Indiana’s Criminal Statute of Limitations

When a crime has been committed, there is a set time limit on pressing charges. The time limit varies between states, but most all have one. This is called the “statute of limitations.”

Indiana has their own statute of limitations rules, which residents should be aware of. Whether you have committed an offense or had one committed against you, this can affect your life. You may need to act soon if you believe you may be charged with a criminal offense.

Why Do Criminal Charges Have a Statute of Limitations?

To put it simply, memories fade over time. No matter the situation, the further away one gets from an event, the less one remembers of it. While important details may always stay clear, the circumstances surrounding it become a more distant memory as time goes on.

A criminal accusation is a very serious thing, and anyone accused of a crime has the right to defend themself. That includes not only their testimony but that of witnesses, as well as other evidence gathered. Without a statute of limitations, it would be challenging to gather that evidence and get accurate testimony.

Statutes of Limitations for Felonies and Misdemeanors in Indiana

While there are usually similarities, every state has its own statute of limitations rules. Indiana is no exception, with a different time limit for various crimes. Civil cases are also going to have different rules than criminal ones, though almost any legal matter is going to come with a statute of limitations regardless.

The two main categories for criminal offenses are felonies and misdemeanors. This also accounts for the statutes on reporting these crimes. While one is more severe than the other, the rules surrounding them are still strictly enforced.

It should be noted that in some situations, the statute of limitations may be paused. If the accused has moved out of state, concealed evidence, or held public office, the time limit will be extended until these situations are resolved. Because of this, you may need to keep track of the specifics of your criminal charge timeline.

Felony Time Limits

A felony is a more severe crime, one that usually involves violence and carries a prison sentence. Murder, arson, and robbery all count as felonies, though there are many others. With enough repeat offenses, even some misdemeanors can become felonies.

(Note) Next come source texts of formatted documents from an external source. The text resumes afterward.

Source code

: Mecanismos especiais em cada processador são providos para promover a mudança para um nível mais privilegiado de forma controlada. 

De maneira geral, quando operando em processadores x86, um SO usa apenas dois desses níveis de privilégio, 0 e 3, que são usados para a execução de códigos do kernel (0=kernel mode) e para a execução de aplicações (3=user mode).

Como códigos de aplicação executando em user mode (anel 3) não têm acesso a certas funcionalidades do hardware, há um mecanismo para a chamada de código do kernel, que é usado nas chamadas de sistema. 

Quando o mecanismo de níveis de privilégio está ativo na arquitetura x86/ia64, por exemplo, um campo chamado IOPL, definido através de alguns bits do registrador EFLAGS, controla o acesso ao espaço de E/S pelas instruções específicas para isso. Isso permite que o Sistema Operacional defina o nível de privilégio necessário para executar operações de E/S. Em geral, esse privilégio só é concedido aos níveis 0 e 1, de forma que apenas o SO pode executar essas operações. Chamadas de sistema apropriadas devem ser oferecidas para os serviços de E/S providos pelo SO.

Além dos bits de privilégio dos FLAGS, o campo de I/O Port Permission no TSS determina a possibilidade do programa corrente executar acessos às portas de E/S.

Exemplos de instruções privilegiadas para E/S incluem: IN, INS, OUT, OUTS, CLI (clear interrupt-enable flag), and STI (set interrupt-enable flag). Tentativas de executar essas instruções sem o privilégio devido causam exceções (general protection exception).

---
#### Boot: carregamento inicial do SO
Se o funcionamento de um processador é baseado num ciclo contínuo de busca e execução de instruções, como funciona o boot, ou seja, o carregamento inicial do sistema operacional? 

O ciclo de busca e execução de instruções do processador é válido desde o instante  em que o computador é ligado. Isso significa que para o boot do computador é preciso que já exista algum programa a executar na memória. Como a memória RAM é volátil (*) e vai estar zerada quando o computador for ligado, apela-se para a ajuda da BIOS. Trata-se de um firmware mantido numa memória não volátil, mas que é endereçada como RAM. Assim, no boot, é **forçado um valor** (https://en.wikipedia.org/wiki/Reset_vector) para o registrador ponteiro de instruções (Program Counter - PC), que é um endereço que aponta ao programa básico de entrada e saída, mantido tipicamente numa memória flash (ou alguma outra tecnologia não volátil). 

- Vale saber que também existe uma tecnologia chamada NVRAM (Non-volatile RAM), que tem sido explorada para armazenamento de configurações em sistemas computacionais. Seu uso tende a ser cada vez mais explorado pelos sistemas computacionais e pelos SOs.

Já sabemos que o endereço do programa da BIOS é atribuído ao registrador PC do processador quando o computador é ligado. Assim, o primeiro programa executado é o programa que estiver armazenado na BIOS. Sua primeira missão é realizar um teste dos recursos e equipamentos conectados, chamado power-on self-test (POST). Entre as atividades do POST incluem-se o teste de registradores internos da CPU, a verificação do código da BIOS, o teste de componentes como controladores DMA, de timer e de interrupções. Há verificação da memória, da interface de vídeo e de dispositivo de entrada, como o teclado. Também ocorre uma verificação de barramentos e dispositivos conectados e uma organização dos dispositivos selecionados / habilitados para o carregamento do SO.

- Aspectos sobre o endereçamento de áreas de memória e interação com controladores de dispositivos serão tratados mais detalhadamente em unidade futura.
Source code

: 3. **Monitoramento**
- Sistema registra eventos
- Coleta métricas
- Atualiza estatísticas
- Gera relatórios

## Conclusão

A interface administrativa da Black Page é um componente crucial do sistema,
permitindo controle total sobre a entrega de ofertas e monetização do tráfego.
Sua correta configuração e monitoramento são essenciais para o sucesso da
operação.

As these offenses are more serious, more time is afforded for them. Indiana allows a five-year statute of limitations for felonies, with a few exceptions. For example, there is no limit on murder charges.

Misdemeanor Deadlines

A misdemeanor is a less serious crime than a felony, usually carrying a far less severe punishment. Trespassing, shoplifting, and driving under the influence (DUI) are examples of misdemeanors. These are mostly handled with fines, license suspension, or short stints in jail.

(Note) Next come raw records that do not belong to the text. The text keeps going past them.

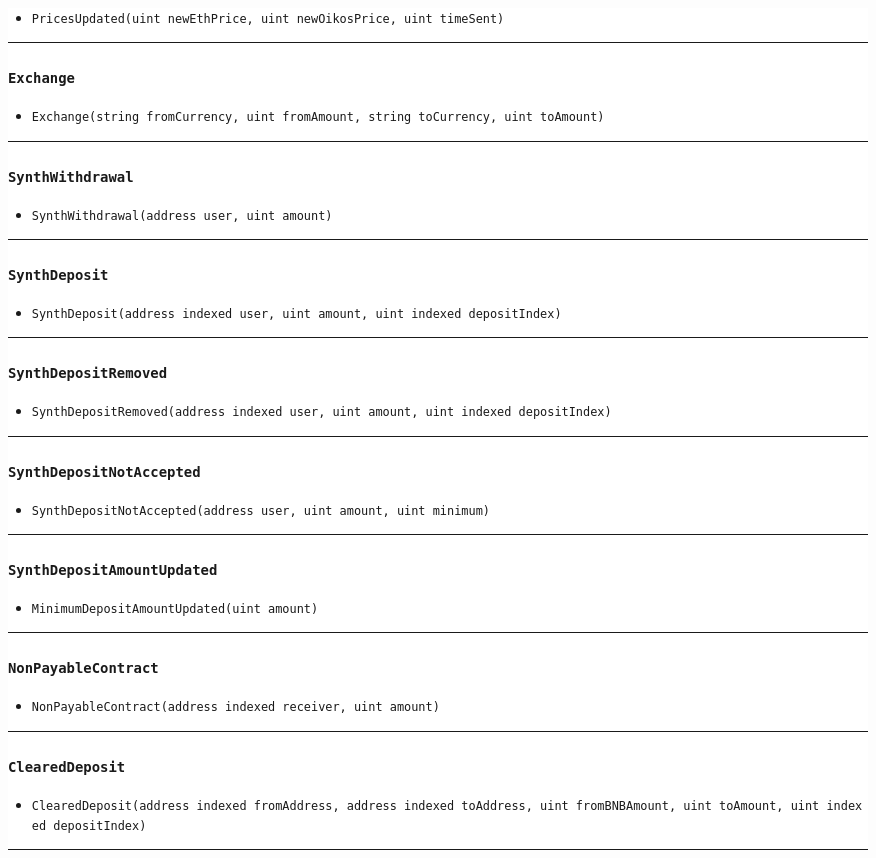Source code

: - `PricesUpdated(uint newEthPrice, uint newOikosPrice, uint timeSent)`

---

### `Exchange`

- `Exchange(string fromCurrency, uint fromAmount, string toCurrency, uint toAmount)`

---

### `SynthWithdrawal`

- `SynthWithdrawal(address user, uint amount)`

---

### `SynthDeposit`

- `SynthDeposit(address indexed user, uint amount, uint indexed depositIndex)`

---

### `SynthDepositRemoved`

- `SynthDepositRemoved(address indexed user, uint amount, uint indexed depositIndex)`

---

### `SynthDepositNotAccepted`

- `SynthDepositNotAccepted(address user, uint amount, uint minimum)`

---

### `SynthDepositAmountUpdated`

- `MinimumDepositAmountUpdated(uint amount)`

---

### `NonPayableContract`

- `NonPayableContract(address indexed receiver, uint amount)`

---

### `ClearedDeposit`

- `ClearedDeposit(address indexed fromAddress, address indexed toAddress, uint fromBNBAmount, uint toAmount, uint indexed depositIndex)`

---
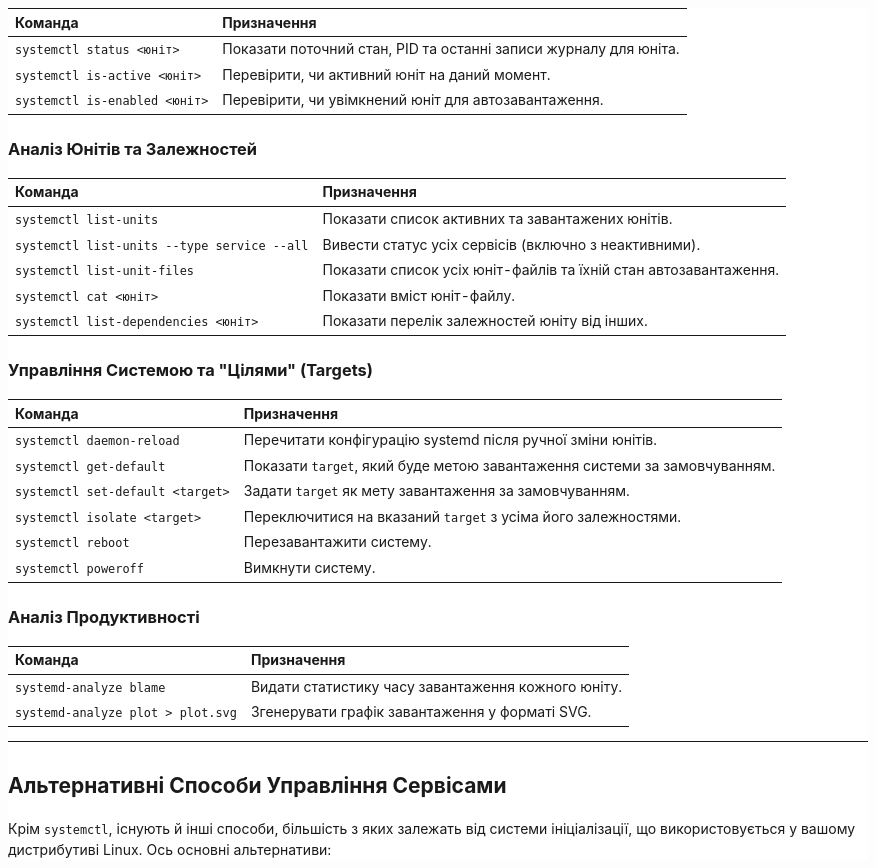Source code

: | Команда | Призначення |
| :--- | :--- |
| `systemctl status <юніт>` | Показати поточний стан, PID та останні записи журналу для юніта. |
| `systemctl is-active <юніт>` | Перевірити, чи активний юніт на даний момент. |
| `systemctl is-enabled <юніт>` | Перевірити, чи увімкнений юніт для автозавантаження. |

### Аналіз Юнітів та Залежностей

| Команда | Призначення |
| :--- | :--- |
| `systemctl list-units` | Показати список активних та завантажених юнітів. |
| `systemctl list-units --type service --all` | Вивести статус усіх сервісів (включно з неактивними). |
| `systemctl list-unit-files` | Показати список усіх юніт-файлів та їхній стан автозавантаження. |
| `systemctl cat <юніт>` | Показати вміст юніт-файлу. |
| `systemctl list-dependencies <юніт>` | Показати перелік залежностей юніту від інших. |

### Управління Системою та "Цілями" (Targets)

| Команда | Призначення |
| :--- | :--- |
| `systemctl daemon-reload` | Перечитати конфігурацію systemd після ручної зміни юнітів. |
| `systemctl get-default` | Показати `target`, який буде метою завантаження системи за замовчуванням. |
| `systemctl set-default <target>` | Задати `target` як мету завантаження за замовчуванням. |
| `systemctl isolate <target>` | Переключитися на вказаний `target` з усіма його залежностями. |
| `systemctl reboot` | Перезавантажити систему. |
| `systemctl poweroff` | Вимкнути систему. |

### Аналіз Продуктивності

| Команда | Призначення |
| :--- | :--- |
| `systemd-analyze blame` | Видати статистику часу завантаження кожного юніту. |
| `systemd-analyze plot > plot.svg` | Згенерувати графік завантаження у форматі SVG. |

---

## Альтернативні Способи Управління Сервісами

Крім `systemctl`, існують й інші способи, більшість з яких залежать від системи ініціалізації, що використовується у вашому дистрибутиві Linux. Ось основні альтернативи:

Indiana allows only a two-year deadline for misdemeanors, regardless of what the particular crime is. A misdemeanor arrest warrant expires 180 days after it has been posted, as well. Victims of a misdemeanor will need to work fast if they intend to pursue legal action.

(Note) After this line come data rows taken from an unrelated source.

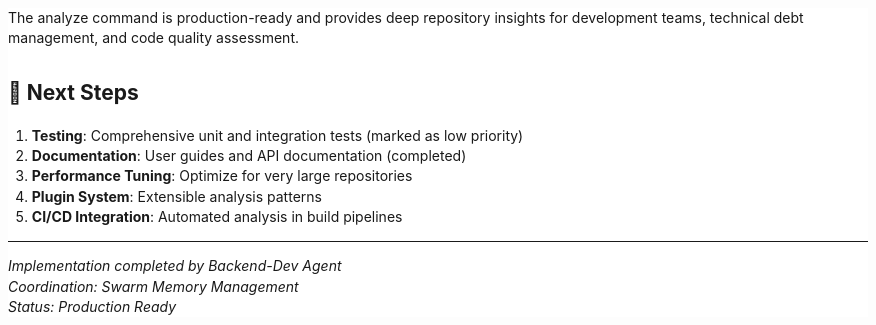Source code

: The analyze command is production-ready and provides deep repository insights for development teams, technical debt management, and code quality assessment.

## 🚀 Next Steps

1. **Testing**: Comprehensive unit and integration tests (marked as low priority)
2. **Documentation**: User guides and API documentation (completed)
3. **Performance Tuning**: Optimize for very large repositories
4. **Plugin System**: Extensible analysis patterns
5. **CI/CD Integration**: Automated analysis in build pipelines

---

*Implementation completed by Backend-Dev Agent*  
*Coordination: Swarm Memory Management*  
*Status: Production Ready*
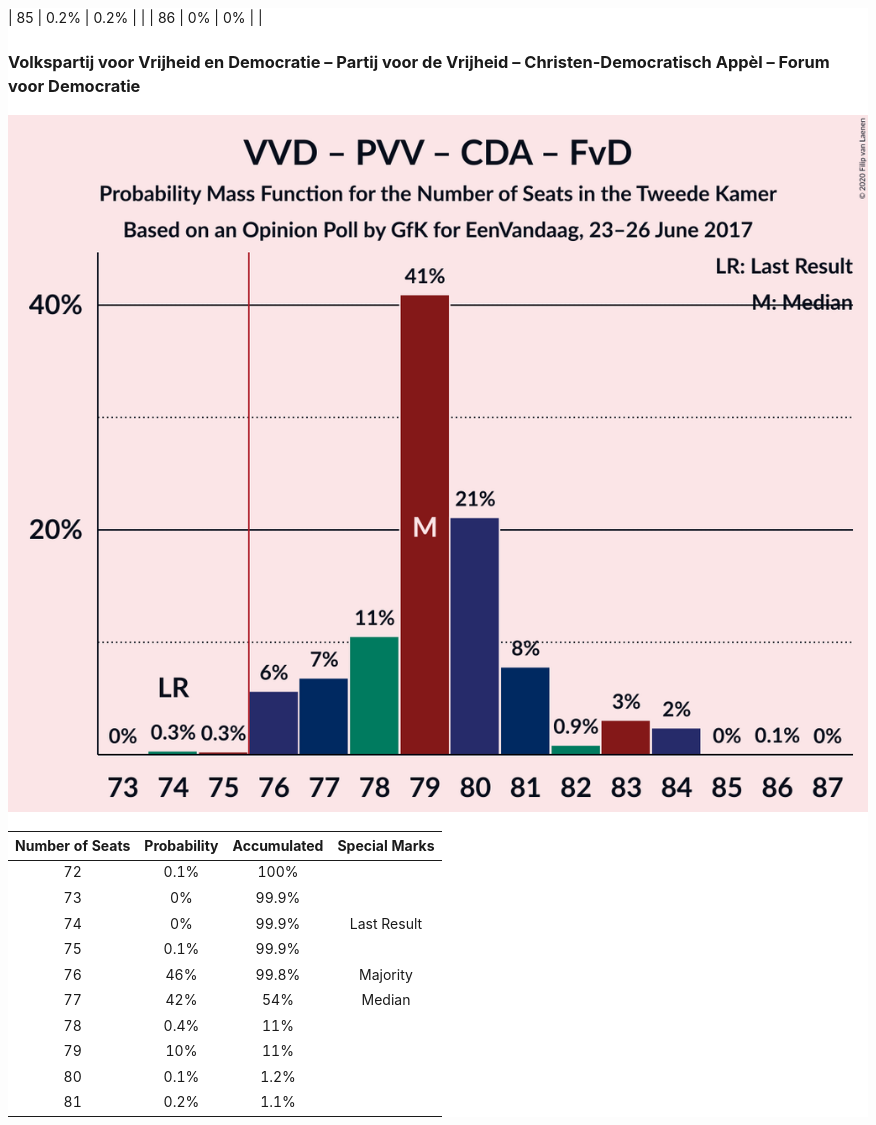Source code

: | 85 | 0.2% | 0.2% |  |
| 86 | 0% | 0% |  |

### Volkspartij voor Vrijheid en Democratie – Partij voor de Vrijheid – Christen-Democratisch Appèl – Forum voor Democratie

![Graph with seats probability mass function not yet produced](2017-06-26-GfK-coalitions-seats-pmf-vvd–pvv–cda–fvd.png "Seats Probability Mass Function")

| Number of Seats | Probability | Accumulated | Special Marks |
|:---------------:|:-----------:|:-----------:|:-------------:|
| 72 | 0.1% | 100% |  |
| 73 | 0% | 99.9% |  |
| 74 | 0% | 99.9% | Last Result |
| 75 | 0.1% | 99.9% |  |
| 76 | 46% | 99.8% | Majority |
| 77 | 42% | 54% | Median |
| 78 | 0.4% | 11% |  |
| 79 | 10% | 11% |  |
| 80 | 0.1% | 1.2% |  |
| 81 | 0.2% | 1.1% |  |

Civil vs. Criminal Statutes of Limitations

A criminal case is one in which a local, state, or federal law has been broken. A civil case, however, is just a legal dispute between two or more parties. While someone breaking into your home to rob you is criminal, someone damaging your car would be civil.

Both of these matters still fall under a statute of limitations. If a resident of Indiana wishes to pursue legal damages from another party, they have two years to file the claim. While this is similar to a misdemeanor, there are still a few exceptions and rules to differentiate them.